● EXERCISE
Only the lines below starting at the one containing "19: (465, 125)" and ending at the one containing "111: (273, 188)" belong in the answer, each copied exactly.

● EXERCISE DATA
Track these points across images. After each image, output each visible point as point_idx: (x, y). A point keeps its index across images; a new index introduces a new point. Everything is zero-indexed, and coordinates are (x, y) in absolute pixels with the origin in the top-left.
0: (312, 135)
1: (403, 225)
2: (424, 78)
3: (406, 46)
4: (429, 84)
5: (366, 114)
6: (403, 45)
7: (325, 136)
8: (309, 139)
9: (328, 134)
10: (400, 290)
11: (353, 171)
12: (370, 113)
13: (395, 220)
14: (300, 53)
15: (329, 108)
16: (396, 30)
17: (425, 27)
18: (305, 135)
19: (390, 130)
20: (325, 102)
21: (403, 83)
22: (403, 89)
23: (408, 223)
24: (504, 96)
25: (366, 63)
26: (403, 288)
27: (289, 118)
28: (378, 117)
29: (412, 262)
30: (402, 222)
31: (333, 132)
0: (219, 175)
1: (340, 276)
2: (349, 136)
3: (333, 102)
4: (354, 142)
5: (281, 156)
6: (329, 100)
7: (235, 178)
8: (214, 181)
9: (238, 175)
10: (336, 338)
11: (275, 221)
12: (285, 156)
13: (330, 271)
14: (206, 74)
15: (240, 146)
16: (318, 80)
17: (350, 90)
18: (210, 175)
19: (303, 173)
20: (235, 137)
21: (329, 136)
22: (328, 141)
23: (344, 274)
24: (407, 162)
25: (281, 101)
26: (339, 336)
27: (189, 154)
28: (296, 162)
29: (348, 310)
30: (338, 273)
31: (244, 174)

* * *

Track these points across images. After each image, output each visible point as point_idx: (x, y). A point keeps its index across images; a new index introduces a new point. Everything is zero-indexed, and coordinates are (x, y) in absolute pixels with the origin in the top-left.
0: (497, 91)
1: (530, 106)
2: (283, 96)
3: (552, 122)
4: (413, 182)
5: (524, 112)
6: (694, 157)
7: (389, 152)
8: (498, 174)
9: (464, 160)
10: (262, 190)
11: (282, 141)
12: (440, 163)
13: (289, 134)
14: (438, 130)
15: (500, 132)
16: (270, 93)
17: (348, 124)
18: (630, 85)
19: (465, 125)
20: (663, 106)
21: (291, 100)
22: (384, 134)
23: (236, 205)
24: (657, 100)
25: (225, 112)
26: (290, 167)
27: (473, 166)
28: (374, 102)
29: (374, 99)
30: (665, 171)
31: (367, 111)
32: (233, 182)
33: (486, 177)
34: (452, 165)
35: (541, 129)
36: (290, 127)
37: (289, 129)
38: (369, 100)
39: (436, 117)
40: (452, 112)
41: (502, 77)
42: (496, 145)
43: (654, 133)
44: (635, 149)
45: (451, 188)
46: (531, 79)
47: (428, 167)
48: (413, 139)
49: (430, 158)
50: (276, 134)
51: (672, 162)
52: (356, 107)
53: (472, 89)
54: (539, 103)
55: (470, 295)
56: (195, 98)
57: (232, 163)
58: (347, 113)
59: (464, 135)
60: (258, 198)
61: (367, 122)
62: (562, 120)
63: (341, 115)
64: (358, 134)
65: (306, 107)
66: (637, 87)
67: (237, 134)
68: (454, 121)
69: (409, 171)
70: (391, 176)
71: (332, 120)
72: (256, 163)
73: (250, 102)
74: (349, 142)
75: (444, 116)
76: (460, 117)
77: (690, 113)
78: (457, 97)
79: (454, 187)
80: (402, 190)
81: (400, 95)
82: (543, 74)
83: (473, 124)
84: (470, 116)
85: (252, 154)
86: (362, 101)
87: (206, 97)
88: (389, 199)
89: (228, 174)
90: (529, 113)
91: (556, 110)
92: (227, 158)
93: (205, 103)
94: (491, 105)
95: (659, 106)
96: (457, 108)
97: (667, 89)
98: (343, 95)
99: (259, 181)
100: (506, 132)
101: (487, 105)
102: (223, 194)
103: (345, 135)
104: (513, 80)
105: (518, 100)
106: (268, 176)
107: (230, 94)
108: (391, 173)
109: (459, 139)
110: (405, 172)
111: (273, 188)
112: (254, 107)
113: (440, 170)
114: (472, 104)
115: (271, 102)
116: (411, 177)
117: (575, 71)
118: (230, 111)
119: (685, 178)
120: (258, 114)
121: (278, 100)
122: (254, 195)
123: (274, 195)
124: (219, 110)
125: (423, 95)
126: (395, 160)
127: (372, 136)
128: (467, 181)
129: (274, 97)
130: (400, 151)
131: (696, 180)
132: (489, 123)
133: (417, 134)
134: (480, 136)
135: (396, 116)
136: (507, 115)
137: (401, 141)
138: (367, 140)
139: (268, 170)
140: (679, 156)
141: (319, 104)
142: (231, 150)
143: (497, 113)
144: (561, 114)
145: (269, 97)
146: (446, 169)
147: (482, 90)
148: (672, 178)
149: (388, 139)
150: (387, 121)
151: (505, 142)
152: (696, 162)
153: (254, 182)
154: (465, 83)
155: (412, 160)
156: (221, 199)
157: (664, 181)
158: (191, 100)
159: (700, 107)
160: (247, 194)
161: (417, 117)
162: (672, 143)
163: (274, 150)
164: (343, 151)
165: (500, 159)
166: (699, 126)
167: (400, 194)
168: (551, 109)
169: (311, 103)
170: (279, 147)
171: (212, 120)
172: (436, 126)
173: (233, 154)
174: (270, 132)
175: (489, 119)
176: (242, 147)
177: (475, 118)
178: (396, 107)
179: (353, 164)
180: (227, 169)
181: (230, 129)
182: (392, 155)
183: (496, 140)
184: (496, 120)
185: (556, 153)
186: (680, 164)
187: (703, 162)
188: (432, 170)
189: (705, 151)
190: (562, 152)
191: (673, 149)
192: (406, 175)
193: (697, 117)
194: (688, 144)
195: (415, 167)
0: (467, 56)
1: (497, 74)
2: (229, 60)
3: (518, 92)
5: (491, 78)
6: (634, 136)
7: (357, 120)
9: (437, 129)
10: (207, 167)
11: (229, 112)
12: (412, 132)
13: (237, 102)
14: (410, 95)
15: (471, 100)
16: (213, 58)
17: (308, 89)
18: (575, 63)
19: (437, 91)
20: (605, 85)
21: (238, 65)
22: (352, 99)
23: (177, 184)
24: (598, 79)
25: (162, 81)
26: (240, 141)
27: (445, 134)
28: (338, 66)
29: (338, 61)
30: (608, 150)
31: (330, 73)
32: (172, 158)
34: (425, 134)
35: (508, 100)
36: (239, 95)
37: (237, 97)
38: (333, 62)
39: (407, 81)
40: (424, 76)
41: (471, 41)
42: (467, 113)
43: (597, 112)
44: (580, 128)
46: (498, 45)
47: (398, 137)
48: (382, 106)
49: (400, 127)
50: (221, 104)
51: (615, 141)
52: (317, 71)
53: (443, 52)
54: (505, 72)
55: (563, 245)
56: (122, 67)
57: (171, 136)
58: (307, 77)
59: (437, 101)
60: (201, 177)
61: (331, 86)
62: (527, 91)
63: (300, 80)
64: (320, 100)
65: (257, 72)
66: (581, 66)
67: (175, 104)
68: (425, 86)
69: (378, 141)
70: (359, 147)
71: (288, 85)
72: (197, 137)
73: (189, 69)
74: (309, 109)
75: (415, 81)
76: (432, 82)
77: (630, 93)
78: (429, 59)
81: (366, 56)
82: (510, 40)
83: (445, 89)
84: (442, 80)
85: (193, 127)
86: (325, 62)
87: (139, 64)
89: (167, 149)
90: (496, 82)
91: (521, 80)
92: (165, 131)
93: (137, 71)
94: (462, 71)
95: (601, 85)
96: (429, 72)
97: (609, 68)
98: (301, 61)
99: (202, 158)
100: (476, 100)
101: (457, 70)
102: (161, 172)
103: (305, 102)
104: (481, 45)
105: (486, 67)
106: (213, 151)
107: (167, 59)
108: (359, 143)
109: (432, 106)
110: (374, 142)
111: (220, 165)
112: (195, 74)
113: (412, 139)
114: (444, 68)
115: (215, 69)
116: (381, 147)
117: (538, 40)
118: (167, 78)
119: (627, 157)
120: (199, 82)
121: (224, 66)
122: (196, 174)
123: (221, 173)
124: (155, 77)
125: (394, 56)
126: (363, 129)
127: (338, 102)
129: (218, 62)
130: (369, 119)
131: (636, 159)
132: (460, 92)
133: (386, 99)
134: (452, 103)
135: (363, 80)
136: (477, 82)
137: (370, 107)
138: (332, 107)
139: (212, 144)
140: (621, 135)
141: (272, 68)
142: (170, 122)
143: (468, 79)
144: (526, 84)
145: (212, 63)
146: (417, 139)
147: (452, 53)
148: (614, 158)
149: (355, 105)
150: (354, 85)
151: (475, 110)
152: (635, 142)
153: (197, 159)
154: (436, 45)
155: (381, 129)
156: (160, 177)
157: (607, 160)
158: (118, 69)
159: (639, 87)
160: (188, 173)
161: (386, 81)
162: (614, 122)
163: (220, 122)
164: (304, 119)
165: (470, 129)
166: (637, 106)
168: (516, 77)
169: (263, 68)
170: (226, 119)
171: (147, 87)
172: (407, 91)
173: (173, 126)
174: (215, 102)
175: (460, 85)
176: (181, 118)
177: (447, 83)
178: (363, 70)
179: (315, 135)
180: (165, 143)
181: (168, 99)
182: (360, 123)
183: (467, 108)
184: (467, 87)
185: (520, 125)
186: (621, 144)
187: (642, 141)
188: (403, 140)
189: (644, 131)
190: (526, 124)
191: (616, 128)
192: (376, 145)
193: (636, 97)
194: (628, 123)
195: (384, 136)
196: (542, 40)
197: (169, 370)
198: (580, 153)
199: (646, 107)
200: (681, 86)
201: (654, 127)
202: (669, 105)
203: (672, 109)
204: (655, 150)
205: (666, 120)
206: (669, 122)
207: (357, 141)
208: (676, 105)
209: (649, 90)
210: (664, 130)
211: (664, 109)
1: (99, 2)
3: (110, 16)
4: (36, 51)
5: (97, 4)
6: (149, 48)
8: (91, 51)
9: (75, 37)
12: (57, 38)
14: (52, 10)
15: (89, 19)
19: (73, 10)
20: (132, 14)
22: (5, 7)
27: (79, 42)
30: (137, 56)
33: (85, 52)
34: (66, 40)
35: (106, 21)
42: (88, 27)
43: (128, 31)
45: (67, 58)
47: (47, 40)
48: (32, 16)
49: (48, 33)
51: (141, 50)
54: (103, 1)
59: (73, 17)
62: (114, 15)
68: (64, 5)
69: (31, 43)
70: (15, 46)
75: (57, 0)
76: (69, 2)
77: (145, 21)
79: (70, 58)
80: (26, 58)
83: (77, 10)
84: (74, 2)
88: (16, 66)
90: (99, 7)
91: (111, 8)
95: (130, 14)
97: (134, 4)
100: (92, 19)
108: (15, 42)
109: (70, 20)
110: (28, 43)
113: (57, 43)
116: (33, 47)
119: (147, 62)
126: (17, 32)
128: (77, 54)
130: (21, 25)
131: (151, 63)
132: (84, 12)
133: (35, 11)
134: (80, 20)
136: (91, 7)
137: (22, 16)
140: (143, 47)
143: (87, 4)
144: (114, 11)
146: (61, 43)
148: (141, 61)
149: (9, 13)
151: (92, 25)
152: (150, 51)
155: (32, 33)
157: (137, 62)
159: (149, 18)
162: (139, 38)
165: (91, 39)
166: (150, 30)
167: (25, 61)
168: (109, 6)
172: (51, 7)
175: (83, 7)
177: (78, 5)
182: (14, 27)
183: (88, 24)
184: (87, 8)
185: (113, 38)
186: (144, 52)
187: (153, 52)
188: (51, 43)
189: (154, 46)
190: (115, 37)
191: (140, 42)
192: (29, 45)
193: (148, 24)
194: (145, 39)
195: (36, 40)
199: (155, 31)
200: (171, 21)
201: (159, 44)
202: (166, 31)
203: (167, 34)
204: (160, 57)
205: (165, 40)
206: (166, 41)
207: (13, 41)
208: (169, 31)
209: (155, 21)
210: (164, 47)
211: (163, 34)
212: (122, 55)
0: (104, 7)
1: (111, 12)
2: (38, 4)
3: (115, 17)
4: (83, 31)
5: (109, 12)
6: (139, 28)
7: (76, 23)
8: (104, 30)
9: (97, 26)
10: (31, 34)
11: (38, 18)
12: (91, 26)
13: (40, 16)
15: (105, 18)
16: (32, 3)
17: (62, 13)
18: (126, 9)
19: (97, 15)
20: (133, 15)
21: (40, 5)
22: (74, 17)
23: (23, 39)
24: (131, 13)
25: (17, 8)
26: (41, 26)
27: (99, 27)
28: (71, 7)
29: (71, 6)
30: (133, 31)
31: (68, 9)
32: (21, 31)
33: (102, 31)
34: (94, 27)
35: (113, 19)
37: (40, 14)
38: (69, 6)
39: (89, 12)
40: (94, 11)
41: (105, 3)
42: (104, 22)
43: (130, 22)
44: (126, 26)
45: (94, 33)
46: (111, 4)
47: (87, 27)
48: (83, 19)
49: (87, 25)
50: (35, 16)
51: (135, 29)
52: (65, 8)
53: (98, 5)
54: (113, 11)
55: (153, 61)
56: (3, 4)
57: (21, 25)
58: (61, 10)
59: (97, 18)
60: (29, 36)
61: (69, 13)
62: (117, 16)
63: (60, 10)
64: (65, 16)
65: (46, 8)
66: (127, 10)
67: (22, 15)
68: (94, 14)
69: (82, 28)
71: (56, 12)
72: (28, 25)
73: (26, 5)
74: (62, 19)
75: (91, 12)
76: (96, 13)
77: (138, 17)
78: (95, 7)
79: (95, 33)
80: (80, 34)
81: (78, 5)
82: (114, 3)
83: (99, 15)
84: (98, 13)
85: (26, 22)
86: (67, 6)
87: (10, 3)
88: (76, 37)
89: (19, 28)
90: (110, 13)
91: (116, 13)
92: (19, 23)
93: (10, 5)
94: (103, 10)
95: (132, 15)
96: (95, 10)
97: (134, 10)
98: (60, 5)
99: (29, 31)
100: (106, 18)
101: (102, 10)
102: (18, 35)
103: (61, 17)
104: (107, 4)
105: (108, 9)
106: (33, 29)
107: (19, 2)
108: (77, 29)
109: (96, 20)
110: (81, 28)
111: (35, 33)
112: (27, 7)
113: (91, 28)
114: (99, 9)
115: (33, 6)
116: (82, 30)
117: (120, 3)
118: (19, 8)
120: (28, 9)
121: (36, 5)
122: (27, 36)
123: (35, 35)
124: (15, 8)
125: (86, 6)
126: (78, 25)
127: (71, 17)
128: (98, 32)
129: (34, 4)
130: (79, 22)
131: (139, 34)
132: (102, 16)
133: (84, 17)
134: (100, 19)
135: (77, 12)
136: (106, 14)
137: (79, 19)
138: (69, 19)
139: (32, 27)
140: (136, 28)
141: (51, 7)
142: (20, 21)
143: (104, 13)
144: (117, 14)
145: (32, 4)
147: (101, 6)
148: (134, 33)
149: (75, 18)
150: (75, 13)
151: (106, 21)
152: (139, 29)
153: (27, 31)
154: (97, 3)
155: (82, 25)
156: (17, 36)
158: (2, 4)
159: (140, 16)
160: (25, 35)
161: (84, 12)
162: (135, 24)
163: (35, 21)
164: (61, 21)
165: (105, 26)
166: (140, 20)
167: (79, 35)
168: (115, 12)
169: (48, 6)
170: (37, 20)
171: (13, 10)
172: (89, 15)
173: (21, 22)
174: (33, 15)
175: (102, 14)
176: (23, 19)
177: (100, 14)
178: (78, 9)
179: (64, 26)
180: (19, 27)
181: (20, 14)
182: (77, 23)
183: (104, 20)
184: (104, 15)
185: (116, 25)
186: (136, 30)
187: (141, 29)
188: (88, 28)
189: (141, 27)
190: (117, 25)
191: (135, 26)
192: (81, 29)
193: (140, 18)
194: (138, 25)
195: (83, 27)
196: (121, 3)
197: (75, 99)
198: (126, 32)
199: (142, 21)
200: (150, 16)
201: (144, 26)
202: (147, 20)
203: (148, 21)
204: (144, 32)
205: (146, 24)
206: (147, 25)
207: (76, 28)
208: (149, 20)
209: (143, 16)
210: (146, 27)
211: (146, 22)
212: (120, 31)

...

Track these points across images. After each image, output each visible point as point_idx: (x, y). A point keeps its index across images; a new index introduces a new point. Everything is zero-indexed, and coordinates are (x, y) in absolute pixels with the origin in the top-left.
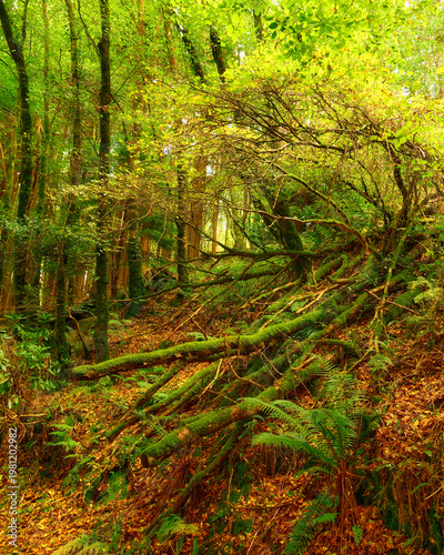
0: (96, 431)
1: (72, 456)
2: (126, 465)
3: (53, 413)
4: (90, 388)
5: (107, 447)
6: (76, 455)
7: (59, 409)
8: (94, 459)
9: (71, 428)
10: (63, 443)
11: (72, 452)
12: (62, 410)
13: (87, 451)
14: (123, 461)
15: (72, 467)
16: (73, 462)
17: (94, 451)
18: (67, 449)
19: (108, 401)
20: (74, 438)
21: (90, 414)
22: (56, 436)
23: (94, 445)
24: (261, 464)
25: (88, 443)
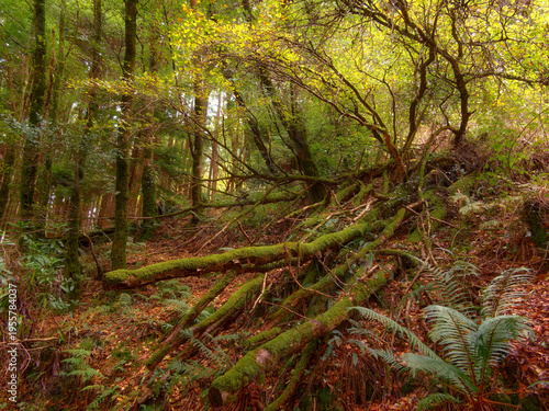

● ANSWER BELOW
19: (465, 125)
20: (663, 106)
21: (291, 100)
22: (384, 134)
23: (236, 205)
24: (657, 100)
25: (225, 112)
26: (290, 167)
27: (473, 166)
28: (374, 102)
29: (374, 99)
30: (665, 171)
31: (367, 111)
32: (233, 182)
33: (486, 177)
34: (452, 165)
35: (541, 129)
36: (290, 127)
37: (289, 129)
38: (369, 100)
39: (436, 117)
40: (452, 112)
41: (502, 77)
42: (496, 145)
43: (654, 133)
44: (635, 149)
45: (451, 188)
46: (531, 79)
47: (428, 167)
48: (413, 139)
49: (430, 158)
50: (276, 134)
51: (672, 162)
52: (356, 107)
53: (472, 89)
54: (539, 103)
55: (470, 295)
56: (195, 98)
57: (232, 163)
58: (347, 113)
59: (464, 135)
60: (258, 198)
61: (367, 122)
62: (562, 120)
63: (341, 115)
64: (358, 134)
65: (306, 107)
66: (637, 87)
67: (237, 134)
68: (454, 121)
69: (409, 171)
70: (391, 176)
71: (332, 120)
72: (256, 163)
73: (250, 102)
74: (349, 142)
75: (444, 116)
76: (460, 117)
77: (690, 113)
78: (457, 97)
79: (454, 187)
80: (402, 190)
81: (400, 95)
82: (543, 74)
83: (473, 124)
84: (470, 116)
85: (252, 154)
86: (362, 101)
87: (206, 97)
88: (389, 199)
89: (228, 174)
90: (529, 113)
91: (556, 110)
92: (227, 158)
93: (205, 103)
94: (491, 105)
95: (659, 106)
96: (457, 108)
97: (667, 89)
98: (343, 95)
99: (259, 181)
100: (506, 132)
101: (487, 105)
102: (223, 194)
103: (345, 135)
104: (513, 80)
105: (518, 100)
106: (268, 176)
107: (230, 94)
108: (391, 173)
109: (459, 139)
110: (405, 172)
111: (273, 188)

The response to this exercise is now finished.